# For those learning the Westminster Larger Catechism...



## O'GodHowGreatThouArt (Feb 21, 2010)

I've taken the opportunity to create a set of flashcards using the question and answers from the Westminster Larger Catechism. There are two ways you can access it.

1) On a computer: Go to the link below

Quiz Cards

Cards will shuffle randomly for the purposes of memorization

2) For iTouch/iPhone users: Download the app "Free Flashcards Study Helper" by David Skelly. It's also known as iFlashcards. Don't bother purchasing the full version; the free version will work just as well. Once downloaded, open the app, go to "Card Management", select "Browse Cards By Account", input "OGodHowGreatThouArt" for the account ID, and select the set whose first line states the following:

7591. Westminister Larger Cate... 196

Once it loads, touch "Save" at the upper right hand corner, and you now have a set of Catechism flash cards to study on the road.

I'm aware there's a typo in the title, but I didn't realize that until after the set was uploaded.

This was done over a period of about two hours this afternoon, so there are probably some mistakes looming. However, they should be relatively minor in nature.

Hope this is a great help to those currently studying it. I'm planning on working out a set with the verses mentioned in the Larger Catechism to go along with it. Probably towards the end of the week.

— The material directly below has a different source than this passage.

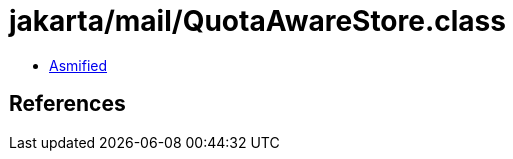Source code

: = jakarta/mail/QuotaAwareStore.class

 - link:QuotaAwareStore-asmified.java[Asmified]

== References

If you find any errors at all, please let me know and I'll see if I can get them corrected.


----------



## NaphtaliPress (Feb 21, 2010)

What text did you use? 
The larger is not only very hard to get memorized; it takes several sessions to recite! I only know two folks who've managed it (one is not me, though I do get a lot of exposure to it as I work on my critical notes of the text).


----------



## O'GodHowGreatThouArt (Feb 22, 2010)

NaphtaliPress said:


> What text did you use?
> The larger is not only very hard to get memorized; it takes several sessions to recite! I only know two folks who've managed it (one is not me, though I do get a lot of exposure to it as I work on my critical notes of the text).



I'm not exactly sure. As I did not own a copy myself, I pulled it off of the Center of Reformed Theology and Apologetics. So unless anyone does know, your guess is as good as mine.


----------



## NaphtaliPress (Feb 22, 2010)

I think CRTA scanned the text from the Free Presbyterian edition. There may be scanning errors (I know CRTA introduced an error in the text of the Solemn League & Covenant, since corrected, which I found when researching the text for the SLC broadside I published last year); but even if not, there are a few long standing errors even in the FP edition. I note these in my transcription of the Catechism manuscripts as well as in the ongoing series in _The Confessional Presbyterian_ journal (A Critical Text of the Westminster Larger Catechism: Q. 1–50, appears in the 2007 issue and I hope to continue with more this year).


----------